COLUMBIA — As Missouri held its annual statewide tornado drill Thursday afternoon, an MU climatologist said residents of the state might have a quieter spring than usual.
Tony Lupo, professor of atmospheric science at MU, expects La Niña to direct severe weather toward the east and north of mid-Missouri. La Niña is a phenomenon that occurs when the eastern tropical Pacific Ocean is cooler than usual. It's essentially the opposite of El Niño, which is when the eastern tropical Pacific is warmer than usual, Lupo said.
Weather a severe storm with these tips from the Columbia/Boone County Office of Emergency Management.
La Niña generally pushes the jet stream toward the northern part of the Midwest, Lupo said. This could lead to more storms and severe weather in those areas.
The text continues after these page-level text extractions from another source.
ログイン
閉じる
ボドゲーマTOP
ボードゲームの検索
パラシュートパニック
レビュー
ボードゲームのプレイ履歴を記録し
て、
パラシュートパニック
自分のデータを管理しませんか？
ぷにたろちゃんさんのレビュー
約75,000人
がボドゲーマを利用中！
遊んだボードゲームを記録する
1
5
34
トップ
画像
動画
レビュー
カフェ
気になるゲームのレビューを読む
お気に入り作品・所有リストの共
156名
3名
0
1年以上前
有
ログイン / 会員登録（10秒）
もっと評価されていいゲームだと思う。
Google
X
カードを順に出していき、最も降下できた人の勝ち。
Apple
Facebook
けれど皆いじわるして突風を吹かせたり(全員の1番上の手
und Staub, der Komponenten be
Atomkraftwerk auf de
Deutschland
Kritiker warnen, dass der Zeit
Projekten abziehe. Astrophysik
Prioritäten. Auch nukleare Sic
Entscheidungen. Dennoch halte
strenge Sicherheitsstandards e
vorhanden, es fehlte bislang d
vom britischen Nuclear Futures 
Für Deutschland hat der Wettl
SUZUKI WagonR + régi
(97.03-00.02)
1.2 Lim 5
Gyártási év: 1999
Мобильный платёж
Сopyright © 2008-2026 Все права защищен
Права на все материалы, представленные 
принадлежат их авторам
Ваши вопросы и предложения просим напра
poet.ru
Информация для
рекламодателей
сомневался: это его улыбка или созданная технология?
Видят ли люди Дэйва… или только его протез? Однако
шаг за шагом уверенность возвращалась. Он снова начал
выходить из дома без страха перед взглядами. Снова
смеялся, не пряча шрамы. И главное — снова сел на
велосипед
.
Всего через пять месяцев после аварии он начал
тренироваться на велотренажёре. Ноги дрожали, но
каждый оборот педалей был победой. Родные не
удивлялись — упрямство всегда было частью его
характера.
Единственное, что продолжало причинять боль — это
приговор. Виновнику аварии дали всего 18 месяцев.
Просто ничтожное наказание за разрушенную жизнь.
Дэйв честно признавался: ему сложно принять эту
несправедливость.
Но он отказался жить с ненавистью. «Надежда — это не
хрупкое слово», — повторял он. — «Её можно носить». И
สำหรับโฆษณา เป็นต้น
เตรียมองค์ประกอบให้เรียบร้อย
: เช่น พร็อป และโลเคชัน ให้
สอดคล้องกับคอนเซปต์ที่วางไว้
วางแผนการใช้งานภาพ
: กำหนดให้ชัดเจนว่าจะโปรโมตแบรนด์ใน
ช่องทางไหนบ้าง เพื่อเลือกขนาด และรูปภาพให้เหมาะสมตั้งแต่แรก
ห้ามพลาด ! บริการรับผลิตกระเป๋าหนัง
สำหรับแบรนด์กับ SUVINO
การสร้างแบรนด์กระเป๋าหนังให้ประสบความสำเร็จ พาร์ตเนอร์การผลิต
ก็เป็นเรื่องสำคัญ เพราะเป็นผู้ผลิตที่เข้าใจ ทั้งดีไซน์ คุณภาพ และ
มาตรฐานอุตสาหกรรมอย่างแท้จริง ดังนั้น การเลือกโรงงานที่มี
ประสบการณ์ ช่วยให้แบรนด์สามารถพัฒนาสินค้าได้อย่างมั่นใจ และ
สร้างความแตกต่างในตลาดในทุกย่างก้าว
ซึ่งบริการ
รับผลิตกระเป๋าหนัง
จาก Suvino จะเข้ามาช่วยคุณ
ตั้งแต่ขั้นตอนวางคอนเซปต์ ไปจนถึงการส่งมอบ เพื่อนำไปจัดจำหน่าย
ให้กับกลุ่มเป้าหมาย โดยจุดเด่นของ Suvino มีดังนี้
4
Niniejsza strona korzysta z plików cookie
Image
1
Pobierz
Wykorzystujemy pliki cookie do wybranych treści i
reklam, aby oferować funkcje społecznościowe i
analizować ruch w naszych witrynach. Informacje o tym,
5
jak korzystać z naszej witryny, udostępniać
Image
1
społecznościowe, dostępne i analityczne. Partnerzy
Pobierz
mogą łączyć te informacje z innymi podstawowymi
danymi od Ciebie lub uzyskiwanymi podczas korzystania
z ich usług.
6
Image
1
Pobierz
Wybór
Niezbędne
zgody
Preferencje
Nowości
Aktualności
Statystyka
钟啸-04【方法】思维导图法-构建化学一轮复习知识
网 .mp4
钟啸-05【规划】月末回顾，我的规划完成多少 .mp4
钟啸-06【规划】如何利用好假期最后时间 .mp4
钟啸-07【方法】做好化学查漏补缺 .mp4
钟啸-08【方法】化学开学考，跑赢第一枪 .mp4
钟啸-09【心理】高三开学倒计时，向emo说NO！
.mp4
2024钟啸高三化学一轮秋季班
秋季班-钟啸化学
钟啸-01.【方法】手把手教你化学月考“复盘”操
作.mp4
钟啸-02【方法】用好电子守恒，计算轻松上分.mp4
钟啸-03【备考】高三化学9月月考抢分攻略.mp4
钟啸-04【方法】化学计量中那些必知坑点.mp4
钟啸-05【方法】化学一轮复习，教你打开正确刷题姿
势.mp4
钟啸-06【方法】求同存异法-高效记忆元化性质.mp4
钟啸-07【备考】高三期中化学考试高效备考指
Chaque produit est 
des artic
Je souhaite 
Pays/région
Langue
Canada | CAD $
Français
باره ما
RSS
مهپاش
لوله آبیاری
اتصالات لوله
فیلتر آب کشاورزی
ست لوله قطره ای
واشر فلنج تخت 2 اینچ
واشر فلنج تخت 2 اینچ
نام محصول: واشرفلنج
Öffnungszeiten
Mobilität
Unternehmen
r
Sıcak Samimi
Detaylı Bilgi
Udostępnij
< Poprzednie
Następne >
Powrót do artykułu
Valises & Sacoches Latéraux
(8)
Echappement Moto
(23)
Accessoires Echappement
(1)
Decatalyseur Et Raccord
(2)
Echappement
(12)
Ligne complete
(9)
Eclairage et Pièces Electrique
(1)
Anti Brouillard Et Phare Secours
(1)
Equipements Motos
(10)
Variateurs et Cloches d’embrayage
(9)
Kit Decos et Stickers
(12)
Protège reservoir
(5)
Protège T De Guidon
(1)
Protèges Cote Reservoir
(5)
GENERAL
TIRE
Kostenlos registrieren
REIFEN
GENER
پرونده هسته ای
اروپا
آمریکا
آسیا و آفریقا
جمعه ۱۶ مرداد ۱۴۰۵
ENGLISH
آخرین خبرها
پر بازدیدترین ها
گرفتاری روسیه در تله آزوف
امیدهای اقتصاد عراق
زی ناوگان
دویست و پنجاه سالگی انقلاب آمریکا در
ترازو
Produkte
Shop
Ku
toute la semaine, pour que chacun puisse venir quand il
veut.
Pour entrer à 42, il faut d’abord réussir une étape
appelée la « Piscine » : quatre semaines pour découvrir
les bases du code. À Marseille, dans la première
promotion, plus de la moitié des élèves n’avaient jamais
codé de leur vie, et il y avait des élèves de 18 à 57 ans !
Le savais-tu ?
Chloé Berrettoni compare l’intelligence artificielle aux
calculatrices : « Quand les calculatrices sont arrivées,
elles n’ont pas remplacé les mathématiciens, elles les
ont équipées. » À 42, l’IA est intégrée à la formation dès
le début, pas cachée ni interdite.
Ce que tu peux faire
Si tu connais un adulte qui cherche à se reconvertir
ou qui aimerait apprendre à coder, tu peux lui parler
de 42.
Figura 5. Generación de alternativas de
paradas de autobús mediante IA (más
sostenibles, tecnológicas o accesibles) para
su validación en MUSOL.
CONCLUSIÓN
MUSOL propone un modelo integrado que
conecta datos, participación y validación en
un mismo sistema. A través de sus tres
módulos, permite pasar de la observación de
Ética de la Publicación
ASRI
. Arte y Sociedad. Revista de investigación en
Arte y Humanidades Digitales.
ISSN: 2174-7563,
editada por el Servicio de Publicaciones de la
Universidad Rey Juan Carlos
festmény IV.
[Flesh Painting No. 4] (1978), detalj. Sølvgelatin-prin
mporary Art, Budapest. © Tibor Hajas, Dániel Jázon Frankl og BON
"For us, this could possibly lead to a drier than normal spring, and that would also mean a drier than normal summer," Lupo said.
Still, there are other factors that help determine whether or not a severe storm will occur, National Weather Service meteorologist Jayson Gosselin said, and it is difficult to make accurate seasonal forecasts.
The weather service's three-month outlook shows that Columbia has an equal chance of experiencing above- or below-normal precipitation and temperatures over the next three months.
Not that this ever stopped the writers of the Farmers' Almanac, who predicted February's near-blizzard in mid-Missouri to the day. The almanac calls for significant snowfall March 24 to 27, intermittent dry spells in April and May and potentially severe thunderstorms April 20 to 23.
"This is just part of the natural ebb and flow of things with El Niño and La Niña," Lupo said.
No tornado has touched down in Columbia since Nov. 9, 1998, when a twister struck the southeast part of the city, destroying or severely damaging about 50 homes and businesses. The storm hit Southridge Subdivision particularly hard.
Even though it has been more than 12 years since a tornado touched down in Columbia, Lupo said the area doesn't enjoy any immunity, especially from storms coming from the north and west. The area between the Ozarks and St. Louis does receive some natural tornado protection, though.
"We are a bit shielded from tornadoes from the southwest due to the Ozark Plateau," Lupo said.